As it turned out, however, this book is less a biography than a study of legal policy in three important areas of civil rights law. After some introductory comments about Ronald Reagan and William Bradford Reynolds, the book proceeds to an analysis of their policies on voting rights, affirmative action, and school desegregation.
My major concern is with a series of what can be called second-generation civil rights problemsproblems that usually are not discussed in accounts of the civil rights movement. The familiar emphasis is on segregation and discrimination against blacks, but by the 1980s another set of questions had come to the fore.
In the 1950s and early 1960s, most civil rights activists said that race and color were irrelevant to the proper consideration of a persons worth. They sought the advancement of blacks but assumed this could be accomplished if the government and private employers treated citizens as individuals, without regard to race, color, creed, or national origin. The Civil Rights Act of 1964 and the Voting Rights Act of 1965 called for nondiscrimination.
Later in the 1960s, new ideas gained currency. To make amends for the invidious discrimination of the past, some people called for benign discrimination to give blacks a special boost. In business and government this could be done if affirmative action was redefined to require racial preferences or quotas. In public education it could be accomplished by taking race into account when assigning students to school. In politics more could be done than ensure that each person had the right to vote; district lines could also be drawn to maximize the likelihood that African-Americans would actually be elected to office. To get past racism, it was said, we must first take account of race.
During the 1970s the administrations of Richard Nixon and Jimmy Carter moved from color-blindness toward color consciousness, from nondiscrimination and the rights of individuals to affirmative discrimination and group rights. School desegregation turned into court-ordered busing for racial balance. No discrimination in employment came to signify opposition to policies (like testing or requiring educational credentials) that affected blacks adversely. Voting rights became a euphemism for affirmative gerrymandering.

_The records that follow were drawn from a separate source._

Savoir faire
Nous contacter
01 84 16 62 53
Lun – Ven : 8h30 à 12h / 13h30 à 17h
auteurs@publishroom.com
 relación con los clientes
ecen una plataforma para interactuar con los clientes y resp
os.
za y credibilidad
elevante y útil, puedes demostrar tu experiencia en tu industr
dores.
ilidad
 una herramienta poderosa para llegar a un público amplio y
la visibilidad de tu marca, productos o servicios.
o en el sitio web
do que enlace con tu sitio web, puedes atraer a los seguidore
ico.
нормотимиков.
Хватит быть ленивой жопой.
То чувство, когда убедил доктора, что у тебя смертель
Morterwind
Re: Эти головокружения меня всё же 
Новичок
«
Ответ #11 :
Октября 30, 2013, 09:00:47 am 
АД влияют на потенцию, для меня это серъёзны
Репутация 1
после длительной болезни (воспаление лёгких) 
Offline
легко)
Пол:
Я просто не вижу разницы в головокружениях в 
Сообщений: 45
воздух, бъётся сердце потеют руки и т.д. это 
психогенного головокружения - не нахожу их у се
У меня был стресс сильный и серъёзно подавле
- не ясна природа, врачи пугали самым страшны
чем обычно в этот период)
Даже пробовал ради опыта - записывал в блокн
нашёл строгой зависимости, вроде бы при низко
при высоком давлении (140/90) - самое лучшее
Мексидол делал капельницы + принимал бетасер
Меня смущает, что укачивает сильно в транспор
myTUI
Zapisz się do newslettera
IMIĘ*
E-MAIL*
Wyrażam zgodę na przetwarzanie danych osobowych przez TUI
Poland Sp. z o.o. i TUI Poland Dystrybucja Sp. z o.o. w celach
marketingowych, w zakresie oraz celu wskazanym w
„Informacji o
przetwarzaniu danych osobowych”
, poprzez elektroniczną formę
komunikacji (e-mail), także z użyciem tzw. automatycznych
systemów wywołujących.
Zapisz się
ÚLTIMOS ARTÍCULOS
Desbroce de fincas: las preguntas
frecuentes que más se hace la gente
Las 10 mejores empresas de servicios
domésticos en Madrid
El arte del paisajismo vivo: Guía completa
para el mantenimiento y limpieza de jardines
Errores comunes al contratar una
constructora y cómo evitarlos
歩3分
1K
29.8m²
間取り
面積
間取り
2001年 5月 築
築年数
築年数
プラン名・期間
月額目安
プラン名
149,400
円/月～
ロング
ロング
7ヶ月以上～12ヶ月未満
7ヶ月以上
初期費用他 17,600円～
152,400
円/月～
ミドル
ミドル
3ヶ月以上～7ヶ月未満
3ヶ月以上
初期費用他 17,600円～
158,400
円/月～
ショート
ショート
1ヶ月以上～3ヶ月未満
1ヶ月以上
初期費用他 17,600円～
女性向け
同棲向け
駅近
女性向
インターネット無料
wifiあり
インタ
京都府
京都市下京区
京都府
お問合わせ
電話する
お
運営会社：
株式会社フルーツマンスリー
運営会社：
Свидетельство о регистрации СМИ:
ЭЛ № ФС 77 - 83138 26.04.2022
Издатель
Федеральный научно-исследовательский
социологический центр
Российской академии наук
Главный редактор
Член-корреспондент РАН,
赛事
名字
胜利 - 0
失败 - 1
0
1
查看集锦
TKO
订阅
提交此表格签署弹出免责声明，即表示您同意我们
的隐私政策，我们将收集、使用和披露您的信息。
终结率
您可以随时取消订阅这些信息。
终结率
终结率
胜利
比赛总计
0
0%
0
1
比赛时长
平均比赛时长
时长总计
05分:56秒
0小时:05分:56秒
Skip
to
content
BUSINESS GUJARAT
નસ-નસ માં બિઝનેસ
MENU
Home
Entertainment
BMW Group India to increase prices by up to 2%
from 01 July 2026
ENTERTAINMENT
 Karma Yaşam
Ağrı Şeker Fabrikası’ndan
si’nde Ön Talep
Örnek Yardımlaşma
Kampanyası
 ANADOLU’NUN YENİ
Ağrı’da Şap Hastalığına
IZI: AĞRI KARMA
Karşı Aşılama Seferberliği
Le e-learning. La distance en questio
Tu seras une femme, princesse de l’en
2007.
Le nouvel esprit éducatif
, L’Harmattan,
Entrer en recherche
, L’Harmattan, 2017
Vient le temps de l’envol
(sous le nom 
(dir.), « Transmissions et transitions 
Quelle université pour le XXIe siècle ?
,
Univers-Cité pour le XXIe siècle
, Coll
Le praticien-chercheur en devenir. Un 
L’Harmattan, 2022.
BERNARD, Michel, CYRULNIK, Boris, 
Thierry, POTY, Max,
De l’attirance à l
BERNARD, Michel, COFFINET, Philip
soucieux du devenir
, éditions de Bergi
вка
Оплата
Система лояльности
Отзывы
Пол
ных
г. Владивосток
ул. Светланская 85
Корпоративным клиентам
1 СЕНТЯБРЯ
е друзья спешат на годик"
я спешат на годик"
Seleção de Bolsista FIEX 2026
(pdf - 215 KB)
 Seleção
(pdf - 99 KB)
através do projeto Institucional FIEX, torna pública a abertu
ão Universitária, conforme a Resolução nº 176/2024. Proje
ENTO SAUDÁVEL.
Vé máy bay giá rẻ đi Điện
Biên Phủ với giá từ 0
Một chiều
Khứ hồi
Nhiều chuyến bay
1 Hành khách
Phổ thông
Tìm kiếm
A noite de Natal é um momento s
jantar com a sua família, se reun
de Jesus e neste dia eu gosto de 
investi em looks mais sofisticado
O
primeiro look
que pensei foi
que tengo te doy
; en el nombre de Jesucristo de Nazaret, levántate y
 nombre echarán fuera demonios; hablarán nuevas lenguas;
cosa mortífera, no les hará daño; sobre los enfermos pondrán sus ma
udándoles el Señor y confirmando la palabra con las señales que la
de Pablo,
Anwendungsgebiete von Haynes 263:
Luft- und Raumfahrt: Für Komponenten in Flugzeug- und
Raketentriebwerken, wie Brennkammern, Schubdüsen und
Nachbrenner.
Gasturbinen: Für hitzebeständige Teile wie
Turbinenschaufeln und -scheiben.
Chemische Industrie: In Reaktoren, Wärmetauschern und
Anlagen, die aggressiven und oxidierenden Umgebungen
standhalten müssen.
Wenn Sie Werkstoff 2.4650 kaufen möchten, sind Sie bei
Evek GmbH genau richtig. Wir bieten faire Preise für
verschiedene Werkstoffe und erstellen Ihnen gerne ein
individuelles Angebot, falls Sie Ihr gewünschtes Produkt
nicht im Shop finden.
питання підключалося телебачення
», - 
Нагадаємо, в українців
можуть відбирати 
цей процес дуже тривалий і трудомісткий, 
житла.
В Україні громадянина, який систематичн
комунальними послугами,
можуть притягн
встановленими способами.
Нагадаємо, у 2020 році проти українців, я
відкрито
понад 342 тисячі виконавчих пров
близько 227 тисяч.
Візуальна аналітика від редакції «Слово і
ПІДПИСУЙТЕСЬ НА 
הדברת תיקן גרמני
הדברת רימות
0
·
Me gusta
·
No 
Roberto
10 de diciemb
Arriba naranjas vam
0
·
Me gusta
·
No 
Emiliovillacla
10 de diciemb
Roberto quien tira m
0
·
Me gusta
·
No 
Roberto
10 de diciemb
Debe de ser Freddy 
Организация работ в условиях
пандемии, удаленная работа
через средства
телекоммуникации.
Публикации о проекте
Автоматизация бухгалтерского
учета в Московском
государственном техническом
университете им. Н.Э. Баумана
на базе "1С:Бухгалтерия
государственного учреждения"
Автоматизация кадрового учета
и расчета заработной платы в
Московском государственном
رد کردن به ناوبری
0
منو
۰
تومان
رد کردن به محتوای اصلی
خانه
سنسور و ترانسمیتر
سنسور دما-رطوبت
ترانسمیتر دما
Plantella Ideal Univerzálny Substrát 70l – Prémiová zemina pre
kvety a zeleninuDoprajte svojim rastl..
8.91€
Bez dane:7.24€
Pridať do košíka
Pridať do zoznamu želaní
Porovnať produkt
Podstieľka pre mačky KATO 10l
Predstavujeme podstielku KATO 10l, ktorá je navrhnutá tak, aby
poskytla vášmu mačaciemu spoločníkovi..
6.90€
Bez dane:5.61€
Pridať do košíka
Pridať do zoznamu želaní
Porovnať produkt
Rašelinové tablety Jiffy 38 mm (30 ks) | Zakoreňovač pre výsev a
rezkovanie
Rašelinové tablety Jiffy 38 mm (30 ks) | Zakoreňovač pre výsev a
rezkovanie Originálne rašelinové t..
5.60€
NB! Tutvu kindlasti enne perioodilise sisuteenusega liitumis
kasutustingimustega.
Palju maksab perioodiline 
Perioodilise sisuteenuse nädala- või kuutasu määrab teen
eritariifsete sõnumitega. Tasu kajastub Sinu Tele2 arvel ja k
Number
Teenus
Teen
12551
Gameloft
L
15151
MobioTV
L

By 1980 the course of civil rights had reached a crossroads. The nation had to choose between individual rights and group representation, between equality of opportunity and equality of results. This book maintains that Ronald Reagan made the right turn, not only when he opposed both quotas and forced busing but also when he questioned and limited the use of racial considerations in drawing electoral boundaries. The book also shows that the Reagan administration enjoyed considerable success in reviving within the judiciary (as well as reinforcing within the country) the conviction that rights inhere in individuals and that all people are entitled to the equal protection of the laws. In a speech to the American Bar Association, Reagan sounded the keynote of this policy:
The promise in the Declaration of Independence, that we are endowed by our creator with certain inalienable rights, was meant for all of us. It was not meant to be limited or perverted by special privilege, or by double standards that favor one group over another.
In response, critics of the administration said that Reagan wanted to turn back the clock on civil rights. They said that legal notions of color-blind impartiality sounded fair but actually served to prolong injustice. They depicted nondiscrimination as an obstacle to the compensatory racial preferences that were needed to improve the overall position of African-Americans. They said Reagan was a racist.